Прежде Гоголь давал «все в одном»: многосторонность жизни заключена была в наличном художественном мире произведения — «Ревизора» ли или «Старосветских помещиков». Теперь другие ее «стороны» должны были выступить в своем самостоятельном и притом более «значительном» масштабе. Теперь фразы Белинского: «такова жизнь наша» или «в этом очерке весь человек, вся жизнь его, с ее прошедшим, настоящим и будущим» (последнее сказано о «Старосветских помещиках») были бы уже применимы к художественному миру в его последовательном, безостановочном и, вероятно, бесконечном развитии. Ведь всех «сторон» жизни никогда не переберешь. А это значит, что должна была оттесниться на другой план и гоголевская художественная стихия комического. Или, во всяком случае, перестроиться, измениться, хотя исчерпывающе судить о характере этих изменений, за недостатком материала, не приходится.

3





В течение полутора столетий коренным образом менялся взгляд на характер гоголевской гиперболизации и на соотношение ее с жизнью. По Белинскому, Гоголь ничего не преувеличивает, не искажает: «Он не льстит жизни, но и не клевещет на нее; он рад выставить наружу все, что есть в ней прекрасного, человеческого, и в то же время не скрывает нимало и ее безобразия. В том и другом случае он верен жизни до последней степени»[6]. Спустя тринадцать лет в одной из последних своих статей Белинский повторил, что «особенность таланта Гоголя» «состоит не в исключительном только даре живописать ярко пошлость жизни, а проникать в полноту и реальность явлений жизни… Ему дался не пошлый человек, а человек вообще, как он есть…»[7].
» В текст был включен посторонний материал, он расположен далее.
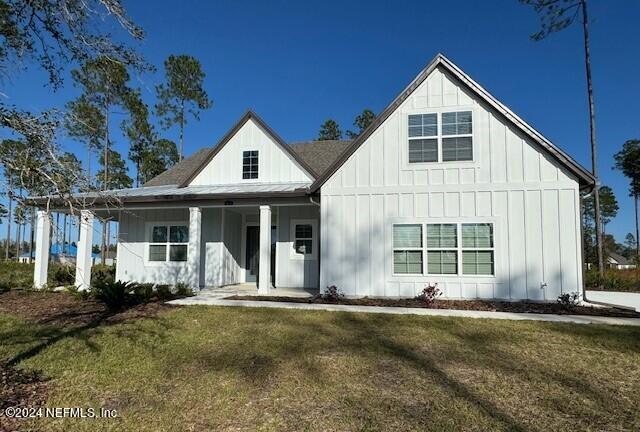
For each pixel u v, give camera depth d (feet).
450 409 14.64
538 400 15.42
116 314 31.42
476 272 37.17
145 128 103.65
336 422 13.73
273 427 13.44
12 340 24.02
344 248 40.11
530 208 36.40
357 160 40.45
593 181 35.40
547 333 25.09
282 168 51.88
Когда писались эти строки, многие еще видели в Гоголе автора забавных фарсов или грязных карикатур, клевещущих на жизнь. И заслугой Белинского было то, что он показал значительность и глубокую жизненность творчества Гоголя.
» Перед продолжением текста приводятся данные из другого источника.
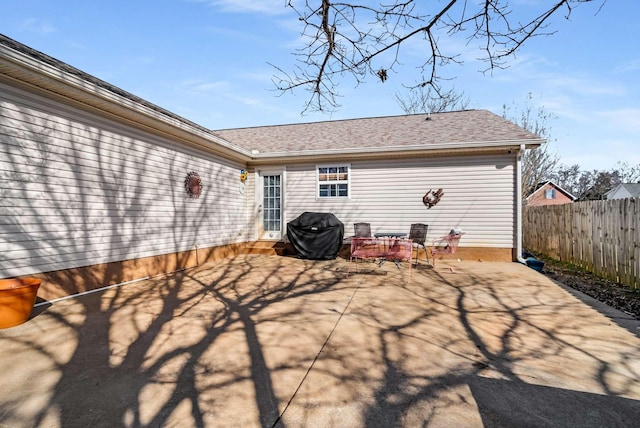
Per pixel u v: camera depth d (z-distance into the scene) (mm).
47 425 2225
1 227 4312
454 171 8984
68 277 5184
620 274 6445
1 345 3465
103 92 5066
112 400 2504
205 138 7715
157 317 4359
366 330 3900
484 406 2410
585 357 3193
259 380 2787
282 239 10375
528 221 12094
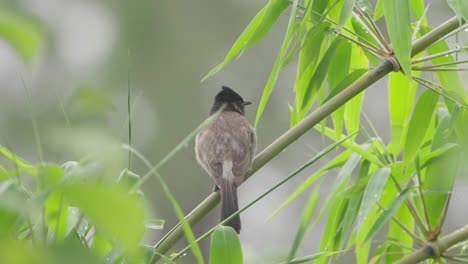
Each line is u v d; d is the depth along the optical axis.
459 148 8.44
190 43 21.69
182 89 21.38
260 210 22.02
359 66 9.57
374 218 9.14
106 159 2.99
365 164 9.13
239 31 22.39
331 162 9.21
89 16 20.61
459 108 8.23
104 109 2.94
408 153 8.27
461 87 8.70
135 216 2.40
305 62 8.61
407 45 7.03
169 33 21.28
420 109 8.35
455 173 8.35
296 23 8.31
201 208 7.71
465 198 19.53
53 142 2.75
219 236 6.26
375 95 23.03
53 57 19.92
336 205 9.05
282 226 21.86
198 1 21.97
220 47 22.23
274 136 22.36
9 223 3.80
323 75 8.62
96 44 20.55
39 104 19.20
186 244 21.72
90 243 5.63
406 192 8.02
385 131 22.59
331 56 8.62
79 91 2.88
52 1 20.14
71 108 2.94
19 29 2.37
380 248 9.45
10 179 4.57
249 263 6.18
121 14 20.78
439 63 8.88
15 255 2.34
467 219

Но вот, спустя несколько десятилетий, наметился иной подход к его художественной манере. К тому времени титул гениального писателя, сказавшего новое слово в русской и мировой культуре, был утвержден за Гоголем прочно и неколебимо. Спор шел не о значительности Гоголя, а о характере сказанного им слова.
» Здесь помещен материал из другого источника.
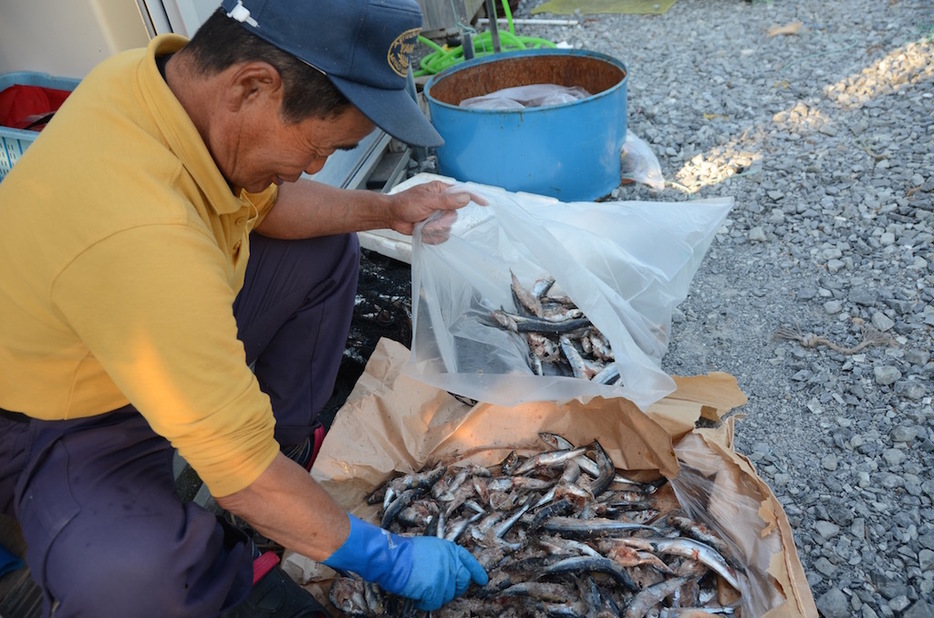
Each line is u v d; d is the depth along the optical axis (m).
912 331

В. Брюсов, например, писал: «Если бы мы пожелали определить основную черту души Гоголя, ту faculte maitresse, которая господствует и в его творчестве, и в его жизни, — мы должны были бы назвать стремление к преувеличению, к гиперболе». «Все создания Гоголя — это мир его грезы, где все разрасталось до размеров неимоверных, где все являлось в преувеличенном виде или чудовищно ужасного, или ослепительно прекрасного»[8]. И, перефразируя известную реплику Собакевича, Брюсов говорит, что у Гоголя «гипербола села верхом на гиперболу».

6

В. Г. Белинский. Поли. собр. соч., т. I, с. 292–293.

7

Там же, т. X, с. 245.

8

В. Брюсов. Испепеленный. К характеристике Гоголя. М., «Скорпион», 1909, с. И, 33.